Show-stopper scene in a tense drama
By SIMON BEVILACQUA
Sunday Tasmanian
May 1, 2005

DAVID Wenham was speechless after flying over Tasmania's Recherche Bay last week.

The Australian actor is not usually lost for words.

Words are his trade. Wenham did not become the hottest property in the Australian film industry without the gift of the gab.

His roles in hit television drama SeaChange and films like The Lord of the Rings, The Bank, Gettin' Square and Three Dollars rely on his mastery of the spoken word.

But the sight of the bay left him mute.

As the helicopter hovered 1000m from the ground, about 20 swans paddled on Black Swan Lagoon below.

It was the perfect Tasmanian autumn day, crystal clear and mild.

The ocean between Tasmania and Antarctica can whip up some of the fiercest storms on the planet and throw them at the shores of Tasmania's southernmost tip.
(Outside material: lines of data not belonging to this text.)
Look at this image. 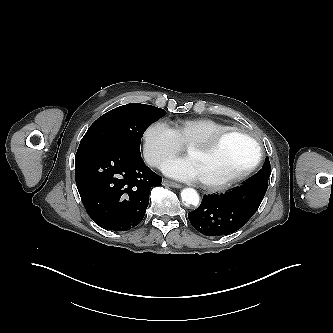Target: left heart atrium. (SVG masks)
Segmentation results:
<instances>
[{"mask_svg": "<svg viewBox=\"0 0 333 333\" xmlns=\"http://www.w3.org/2000/svg\"><path fill=\"white\" fill-rule=\"evenodd\" d=\"M163 171L168 176L182 181L195 182L200 180L195 164L189 156L168 161L163 166Z\"/></svg>", "mask_w": 333, "mask_h": 333, "instance_id": "39dd6f15", "label": "left heart atrium"}]
</instances>
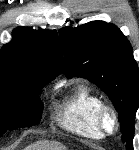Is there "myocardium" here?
<instances>
[{
	"instance_id": "obj_1",
	"label": "myocardium",
	"mask_w": 139,
	"mask_h": 150,
	"mask_svg": "<svg viewBox=\"0 0 139 150\" xmlns=\"http://www.w3.org/2000/svg\"><path fill=\"white\" fill-rule=\"evenodd\" d=\"M111 116L114 122V128L112 131H109L106 127V118ZM96 123L99 131L103 136H113L115 135L120 128L119 116L115 108L108 104H102L97 111Z\"/></svg>"
}]
</instances>
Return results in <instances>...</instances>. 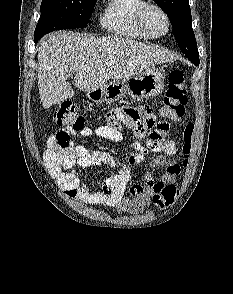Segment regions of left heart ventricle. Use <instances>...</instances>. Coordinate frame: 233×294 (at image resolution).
Here are the masks:
<instances>
[{
	"label": "left heart ventricle",
	"instance_id": "left-heart-ventricle-1",
	"mask_svg": "<svg viewBox=\"0 0 233 294\" xmlns=\"http://www.w3.org/2000/svg\"><path fill=\"white\" fill-rule=\"evenodd\" d=\"M147 21L150 28L155 33H162L166 29V23L161 14L156 11H150L147 15Z\"/></svg>",
	"mask_w": 233,
	"mask_h": 294
}]
</instances>
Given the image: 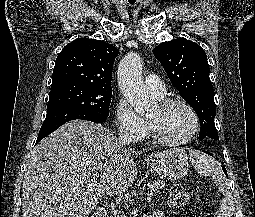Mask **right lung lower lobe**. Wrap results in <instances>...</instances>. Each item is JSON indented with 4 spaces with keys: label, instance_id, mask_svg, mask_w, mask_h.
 Here are the masks:
<instances>
[{
    "label": "right lung lower lobe",
    "instance_id": "98d812e1",
    "mask_svg": "<svg viewBox=\"0 0 255 217\" xmlns=\"http://www.w3.org/2000/svg\"><path fill=\"white\" fill-rule=\"evenodd\" d=\"M75 119L88 120L96 123H102L105 121V119L97 117L88 112L62 107L53 108L47 110V115L39 131L36 144L64 123Z\"/></svg>",
    "mask_w": 255,
    "mask_h": 217
}]
</instances>
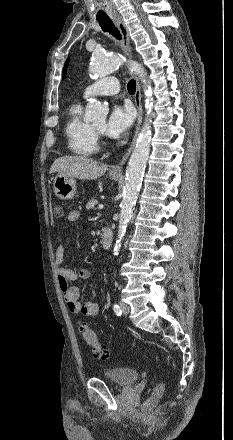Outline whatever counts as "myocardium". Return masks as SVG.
Wrapping results in <instances>:
<instances>
[{
	"mask_svg": "<svg viewBox=\"0 0 233 440\" xmlns=\"http://www.w3.org/2000/svg\"><path fill=\"white\" fill-rule=\"evenodd\" d=\"M92 129L95 133V135L98 137H103L104 136V131L98 129L97 127H95L94 125H92Z\"/></svg>",
	"mask_w": 233,
	"mask_h": 440,
	"instance_id": "f54148a6",
	"label": "myocardium"
}]
</instances>
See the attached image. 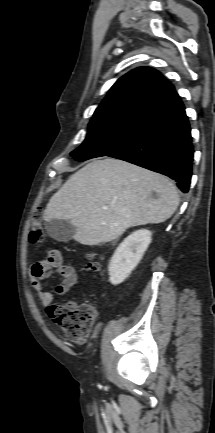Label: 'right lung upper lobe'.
<instances>
[{
    "label": "right lung upper lobe",
    "instance_id": "right-lung-upper-lobe-1",
    "mask_svg": "<svg viewBox=\"0 0 215 433\" xmlns=\"http://www.w3.org/2000/svg\"><path fill=\"white\" fill-rule=\"evenodd\" d=\"M178 97L171 83L149 67L136 68L112 86L91 122L126 117H148Z\"/></svg>",
    "mask_w": 215,
    "mask_h": 433
}]
</instances>
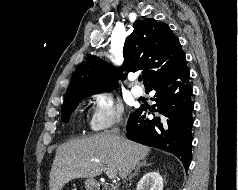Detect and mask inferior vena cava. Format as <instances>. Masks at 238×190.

This day, however, it was heavenly calm.

Waves rippled onto the sparkling sands on a remote beach on Recherche Bay's north-east peninsula.

Wenham, no script to prompt him, simply shook his head and let his mouth hang open.

Later, when the 39-year-old actor's feet returned to the ground, he explained his inability to speak -- he was moved by the beauty.

"You can't help but be affected by it because it is extraordinarily beautiful, it's like nothing else I've seen," he said.

The Recherche Bay story has been reborn and history is on a collision course with the present.

Private landowners David and Robert Vernon entered a contract with timber giant Gunns to log the bay's north-east peninsula.

The Vernons have acted in accord with Tasmania's Regional Forest Agreement in their plans to log a coupe of about 100 hectares.

With the Tasmanian Government's approval, a road has been built through a wildlife sanctuary to allow the logging.

A 100-metre no-bulldozer zone has been implemented around the peninsula's shoreline and the possible site of a French garden and observatory.

However, a grassroots campaign to stop the logging has grown, led by former school headmaster Bruce Poulson, former lawyer Greg Hogg and other concerned locals.

The Greens also championed the cause.

Greens leader Senator Bob Brown took Wenham to Recherche Bay after using the same see-it-for-yourself tactic with Labor numbers man Graeme Richardson in the 1980s and former Labor leader Mark Latham before the last federal election. The strategy was again effective.

"Recherche Bay is obviously of great cultural significance to this country," Wenham said.

"It's not as well known as it should be but it's obviously played a huge part in Australian history and it's something we should absolutely treasure.

"To go in there and log is destruction, it's cultural vandalism."

Senator Brown also took Wenham to the Styx forest.

"It's amazing to stand here under this tree that's been here maybe 500 years and hear that it is one of the largest living things on earth, bigger than the dinosaurs, it's overwhelming," Wenham said.

"We could use this as a wonderful asset. There are thousands of people who want to see these forests from all around the world."